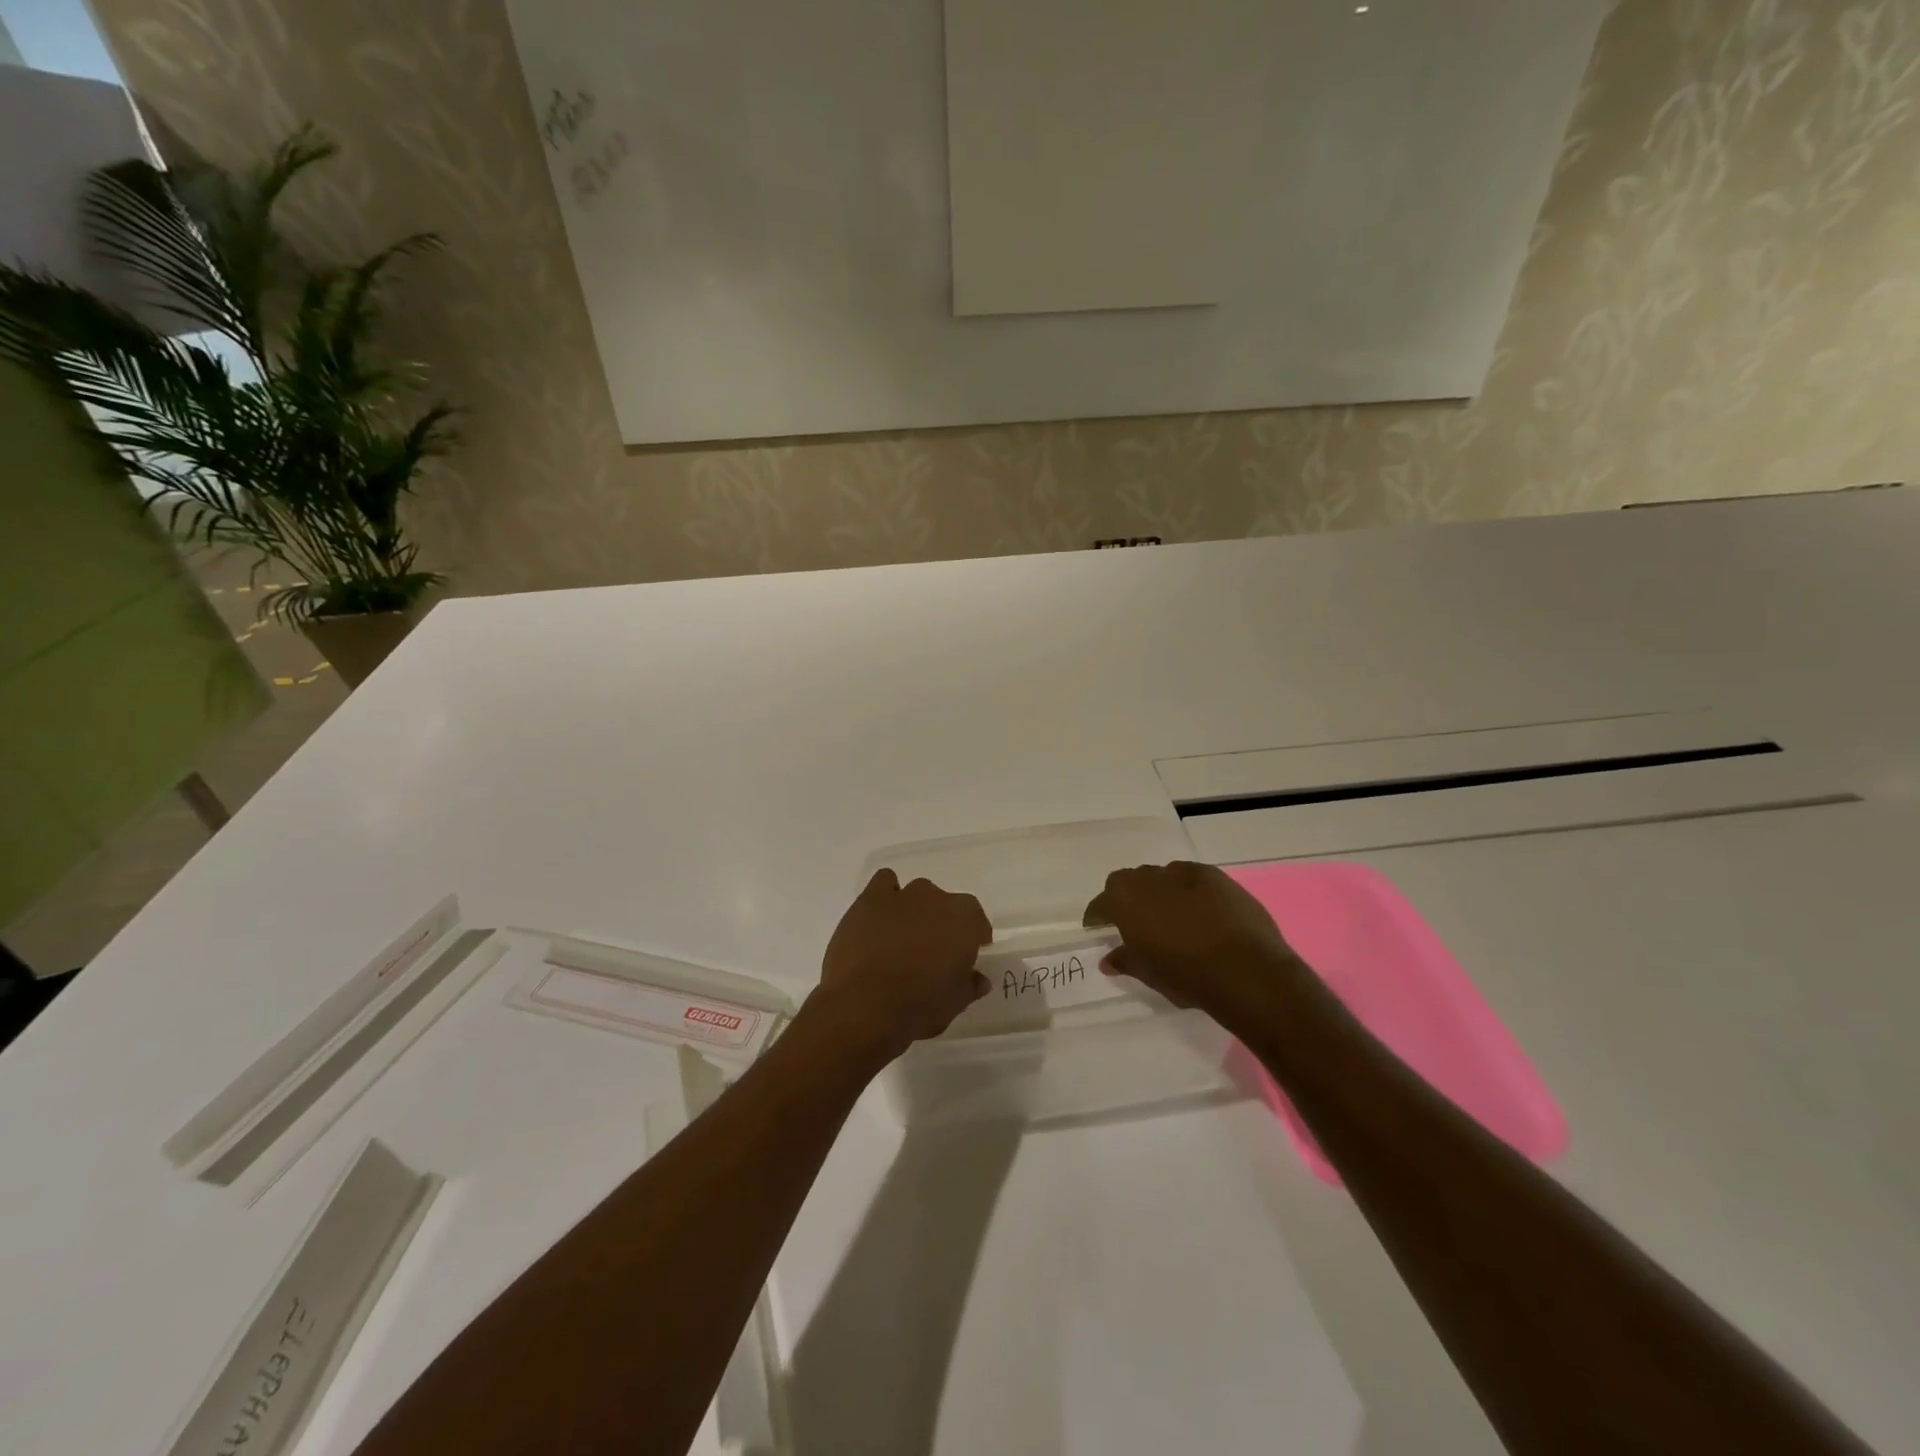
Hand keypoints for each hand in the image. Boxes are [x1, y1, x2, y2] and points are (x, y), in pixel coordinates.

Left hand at [814, 869, 992, 1060]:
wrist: (863, 1006)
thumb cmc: (917, 1007)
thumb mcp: (954, 1004)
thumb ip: (970, 985)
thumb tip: (978, 978)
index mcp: (964, 921)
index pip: (977, 921)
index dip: (973, 939)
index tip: (966, 958)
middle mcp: (936, 899)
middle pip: (946, 905)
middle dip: (942, 924)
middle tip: (932, 953)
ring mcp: (902, 895)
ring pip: (917, 894)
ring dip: (915, 910)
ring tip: (903, 938)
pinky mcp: (870, 899)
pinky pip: (884, 883)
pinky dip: (886, 896)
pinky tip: (881, 918)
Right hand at [1083, 860, 1300, 1012]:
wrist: (1246, 969)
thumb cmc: (1187, 975)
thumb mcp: (1149, 974)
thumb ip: (1125, 961)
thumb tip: (1108, 959)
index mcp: (1125, 900)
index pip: (1101, 903)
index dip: (1097, 916)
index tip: (1097, 927)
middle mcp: (1150, 878)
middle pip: (1128, 881)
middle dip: (1127, 898)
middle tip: (1134, 922)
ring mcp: (1184, 873)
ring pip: (1160, 877)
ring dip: (1159, 892)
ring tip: (1170, 916)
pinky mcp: (1215, 876)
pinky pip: (1190, 878)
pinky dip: (1187, 891)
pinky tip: (1199, 911)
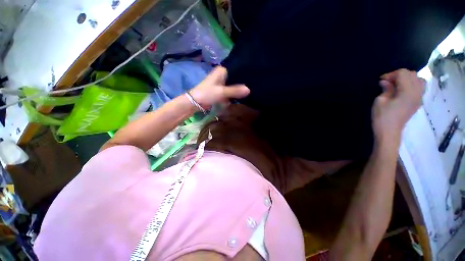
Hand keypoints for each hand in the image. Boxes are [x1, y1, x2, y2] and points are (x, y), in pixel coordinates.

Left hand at [189, 66, 249, 108]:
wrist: (194, 103)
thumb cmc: (207, 93)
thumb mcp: (222, 92)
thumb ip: (235, 90)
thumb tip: (249, 90)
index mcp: (222, 70)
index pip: (237, 70)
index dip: (245, 75)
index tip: (254, 80)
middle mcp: (222, 74)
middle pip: (236, 78)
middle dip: (242, 85)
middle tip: (253, 88)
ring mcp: (221, 82)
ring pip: (233, 86)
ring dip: (237, 91)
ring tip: (248, 94)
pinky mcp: (220, 90)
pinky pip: (230, 91)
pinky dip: (233, 95)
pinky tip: (240, 98)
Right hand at [372, 69, 424, 140]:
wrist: (389, 138)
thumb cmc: (383, 119)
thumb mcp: (380, 101)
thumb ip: (386, 88)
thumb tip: (385, 82)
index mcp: (406, 91)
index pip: (401, 73)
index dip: (391, 74)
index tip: (382, 80)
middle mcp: (415, 94)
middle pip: (412, 75)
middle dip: (401, 75)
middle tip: (392, 82)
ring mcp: (417, 101)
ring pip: (420, 82)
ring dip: (411, 80)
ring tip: (402, 84)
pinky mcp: (417, 106)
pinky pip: (421, 91)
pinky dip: (416, 87)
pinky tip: (408, 91)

◆ ◆ ◆ ◆ ◆ ◆ ◆

» Problem to solve
Copy exactly the lines from the one with "index mcp: (222, 70)" through the last line of the material, keeping both ends.

» Response below
index mcp: (222, 70)
index pip: (237, 70)
index dip: (245, 75)
index tip: (254, 80)
middle mcp: (222, 74)
middle pip: (236, 78)
middle dip: (242, 85)
middle tip: (253, 88)
ring mcp: (221, 82)
ring pip: (233, 86)
ring dip: (237, 91)
ring tip: (248, 94)
pinky mcp: (220, 90)
pinky pip: (230, 91)
pinky dip: (233, 95)
pinky tip: (240, 98)
Right hand at [372, 69, 424, 140]:
wrist: (389, 138)
thumb cmc: (383, 119)
thumb mcp: (380, 101)
thumb ip: (386, 88)
thumb tip: (385, 82)
index mcp: (406, 91)
index pip: (401, 73)
index dip: (391, 74)
index tip: (382, 80)
middle mcp: (415, 94)
middle pip: (412, 75)
middle dip: (401, 75)
middle tip: (392, 82)
ring mcp: (417, 101)
ring pip: (420, 82)
ring dip: (411, 80)
ring tip: (402, 84)
pinky mcp: (417, 106)
pinky pip: (421, 91)
pinky dip: (416, 87)
pinky tip: (408, 91)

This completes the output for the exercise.